In an altered two-player format, one contestant could maintain control of the game until they answer a question incorrectly and lose control to their opponent. Correct answers from either contestant adds $1,000 to the bank. A contestant wins the bank and the game upon either their opponent answering five questions incorrectly or reaching the 50th question with the least amount of wrong answers. Before the next game is played, the winning contestant may choose to answer one of three bonus questions that could double, triple or quadruple their bank if correct or respectively leave the contestant with half, a third or a fourth of their bank if wrong. Getting the challenger more involved with the game would improve the format and could also improve the flow of each episode. This brings me to my next point.
Slow Gameplay: I also do not care for the show’s sluggish gameplay. Besides the relatively lengthy pauses in between questions and building up drama, I’m not sure why the game drags the way it does in an unnecessary manner. To put it into perspective, on the first episode, only 38 questions were asked in a span of 45 minutes while around 58 questions are asked on an average 22-minute episode of Jeopardy! and nearly 30 questions are asked in an episode of Cash Cab. It also doesn’t help the show’s flow that it takes a while for contestants to build up a decent bank total in a single show with each question worth $1,000. To see the show’s first contestant, Dan McCarthy, amass a paltry sum of $27,000 over the course of almost an hour on a primetime U.S. game show is not something that is going to keep viewers interested in the show for a long period of time in future episodes. Based on McCarthy’s earning $30,000 upon answering his 50th question correctly, it seems as if the contestant who makes it through all 500 questions could win between $300,000-$500,000 in a slow and methodical fashion. It wouldn’t hurt to speed-up the pace of the game especially considering the show’s low “$1,000-a-question-on-first” payout rate. 500 Questions could at least fit a whole 50-question round into one show and make each question worth at least $1,000 whether they answered correctly or not on the first try.

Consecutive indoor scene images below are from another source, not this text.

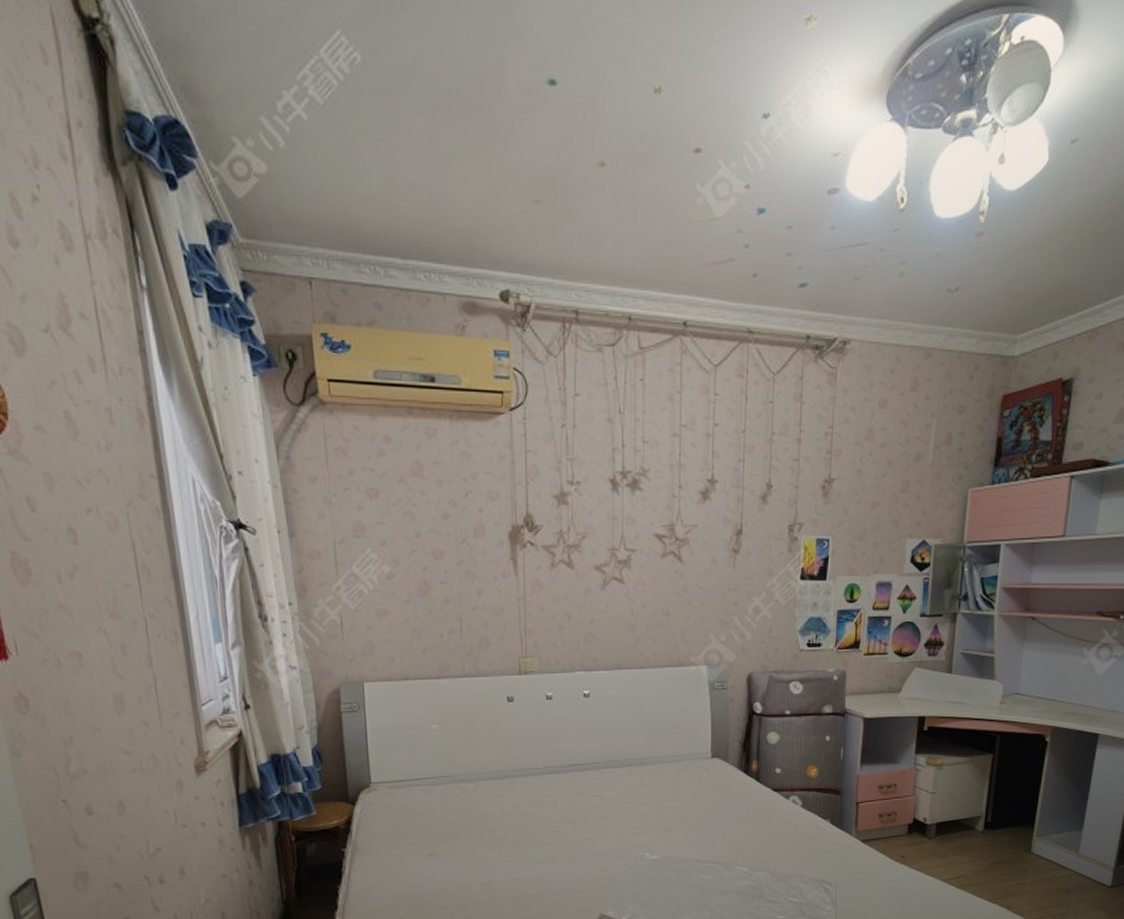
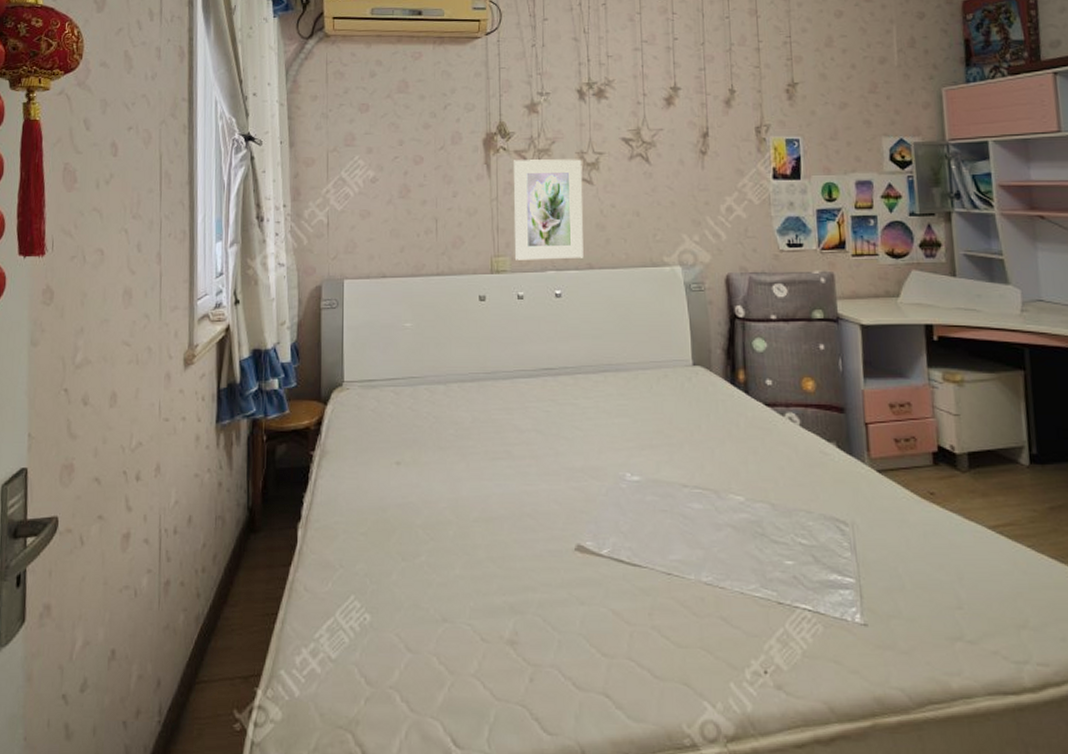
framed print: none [542,556,614,661] -> present [514,159,584,260]

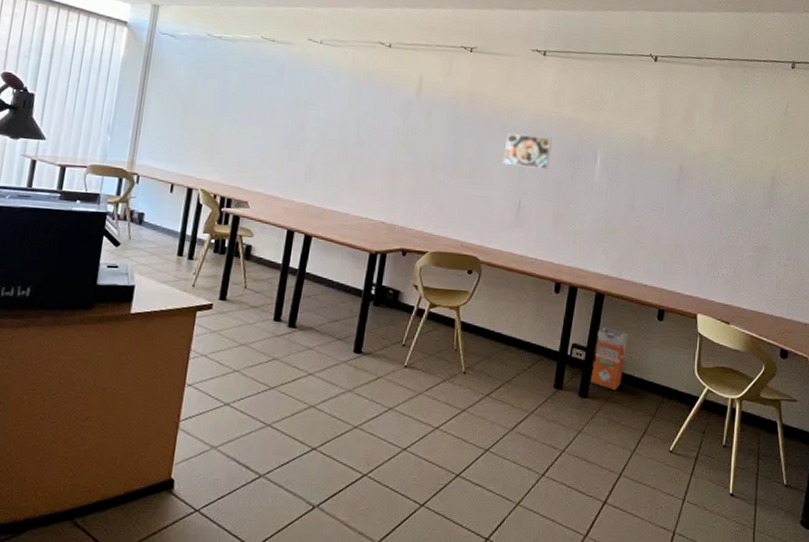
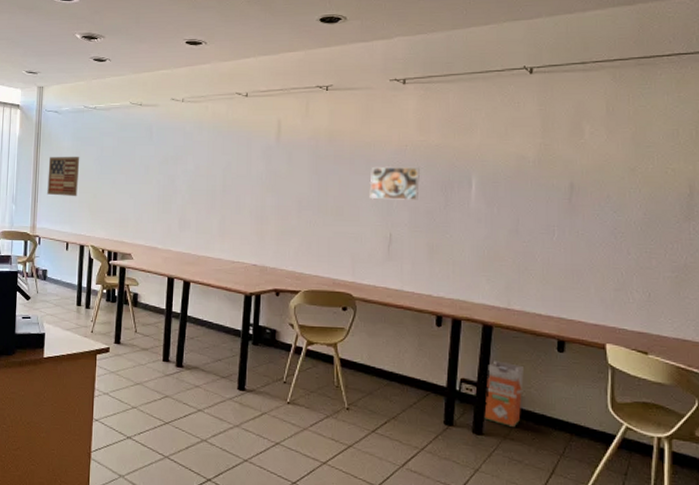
wall art: none [152,86,197,134] -> present [47,157,80,197]

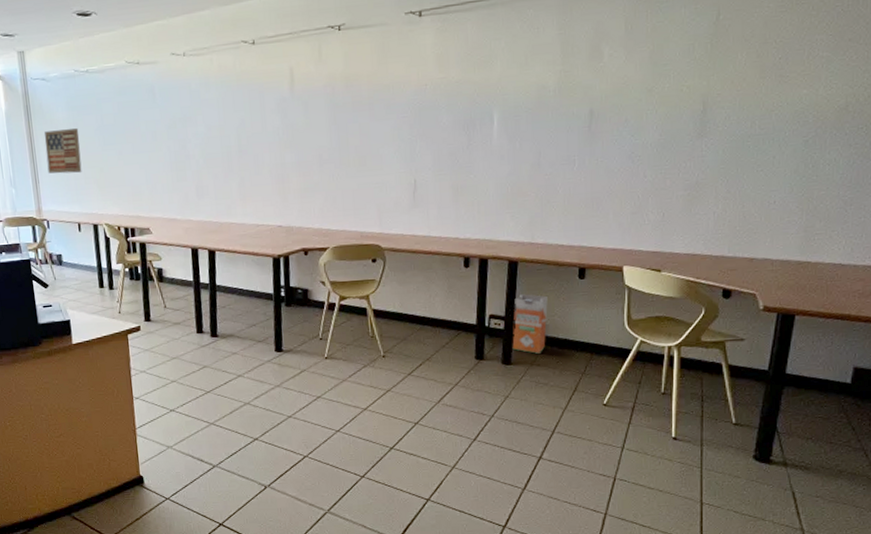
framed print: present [369,167,421,201] -> none [390,107,442,146]

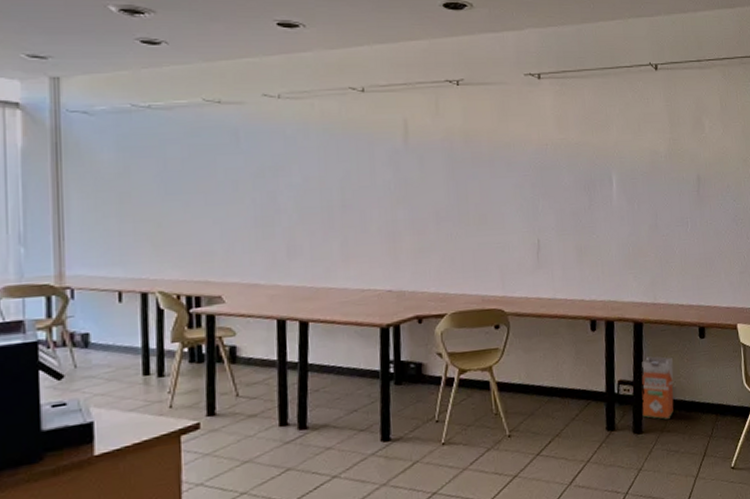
wall art: present [44,128,82,174] -> none [78,173,131,229]

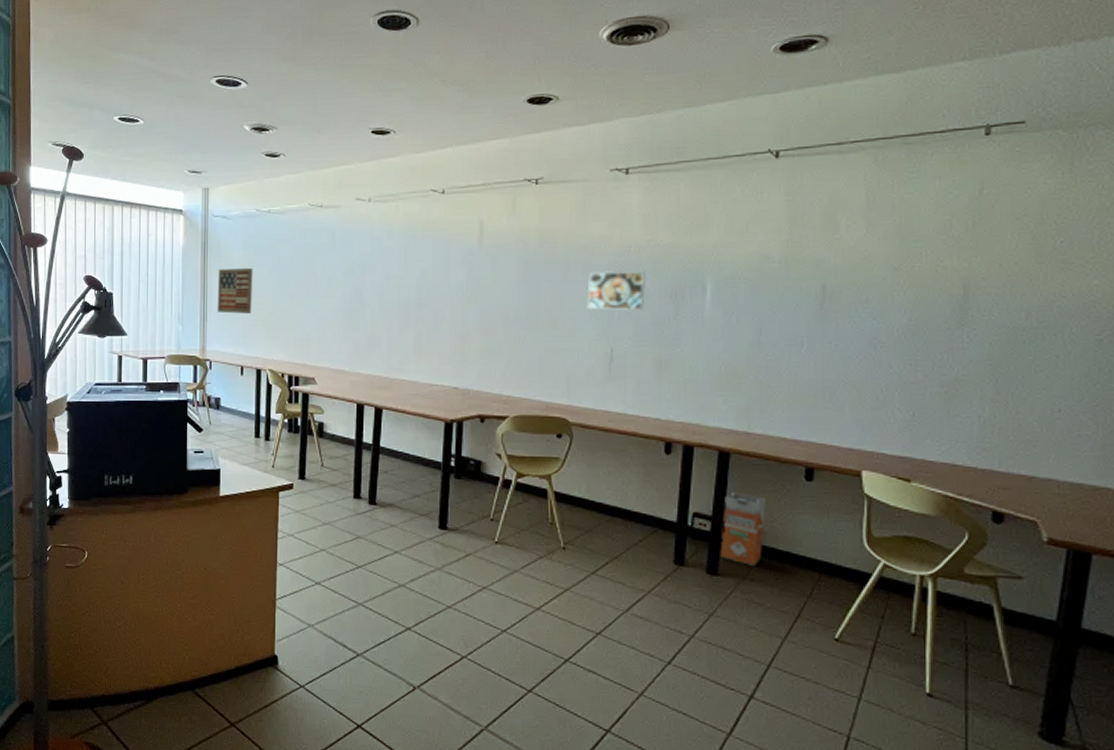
wall art: none [78,173,131,229] -> present [217,268,253,315]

“No Saves, No Helps, No Multiple Choice” Contradiction: 500 Questions’ “no saves, no helps, no multiple choice” mantra is a bit of a misnomer considering the contestants’ strike counter resets to zero with a correct answer (which “saves” them from elimination) and the contestants have several opportunities to throw out as many guesses as possible for just about every question to remain in the game. These two aspects takes out some of the toughness in the gameplay. Also, the show’s $5,000 guaranteed milestone bonus for answering every 25th question does not help the show’s toughness case. If you’re going to create “the toughest game ever devised”, you had better bring your A-game and pull out all the stops to create a format that is just as daunting and genuinely hard as game shows like Channel 4’s Fifteen To One and The Chase, where the questions are difficult, the margin of error is very slim and it makes viewers think twice before they even think about wanting to audition for the show.